Insomma, una sorta di provvedimento ibrido, una via di mezzo tra uno scudo fiscale, sulla scia dello scudo di tremontiana memoria, e una voluntary disclosure vera e propria.
Le accuse di DiMaio
La norma sopra citata ha dunque fatto saltare sulla sedia, o meglio sulla poltrona, Di Maio il quale, ospite del programma televisivo Porta a Porta, ha affermato: “Nel testo che è arrivato al Quirinale c’è lo scudo fiscale per i capitali all’estero. E c'è la non punibilità per chi evade. Noi non scudiamo capitali di corrotti e di mafiosi.
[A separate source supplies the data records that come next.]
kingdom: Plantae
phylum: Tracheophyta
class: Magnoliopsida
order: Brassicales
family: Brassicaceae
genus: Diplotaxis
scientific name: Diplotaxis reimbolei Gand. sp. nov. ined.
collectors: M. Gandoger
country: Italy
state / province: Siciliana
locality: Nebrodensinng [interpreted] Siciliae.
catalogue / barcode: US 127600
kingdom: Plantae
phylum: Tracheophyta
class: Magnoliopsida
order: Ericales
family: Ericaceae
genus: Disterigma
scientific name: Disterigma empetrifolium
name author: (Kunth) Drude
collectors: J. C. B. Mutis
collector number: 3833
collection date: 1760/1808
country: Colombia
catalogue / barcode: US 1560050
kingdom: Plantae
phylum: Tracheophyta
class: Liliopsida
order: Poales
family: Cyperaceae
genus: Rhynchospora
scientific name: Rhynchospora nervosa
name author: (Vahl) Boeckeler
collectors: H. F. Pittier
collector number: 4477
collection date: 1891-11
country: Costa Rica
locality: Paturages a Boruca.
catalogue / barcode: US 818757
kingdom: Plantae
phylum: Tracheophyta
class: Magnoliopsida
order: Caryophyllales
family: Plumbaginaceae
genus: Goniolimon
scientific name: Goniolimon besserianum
E non era questo il testo uscito dal Consiglio dei ministri. Io questo testo non lo firmo e non andrà al Parlamento”.
Il tutto in risposta a chi, dopo aver letto nel dettaglio il decreto, aveva subito accusato il governo di aver costruito una legge per favorire il riciclaggio di denaro sporco.
Le possibili via d’uscite
Ora, come detto, il testo del decreto è tornato sul tavolo del premier Conte per essere rivisto. Difficile immaginare quale sarà la possibile soluzione. Per un verso ci potrebbe essere un totale stralcio delle norme incriminate.
D’altro canto, rifacendosi a passate esperienze, si può ricordare che le due imposte incriminate, Ivie e Ivafe, si potevano già regolarizzare negli anni scorsi, sfruttando appunto i benefici della voluntary disclosure, che però si rivolgeva a diverse altre tipologie di capitali detenuti illegalmente all'estero e prevedeva il pagamento di tutto il dovuto con sanzioni e interessi ridotti.
Nel caso del decreto sulla pace fiscale invece si tratterebbe di integrare una dichiarazione già effettuata senza far emergere immobili o capitali che fino a questo momento siano inesistenti per il fisco. Insomma, sarà dura per Conte trovare la quadra. Staremo a vedere.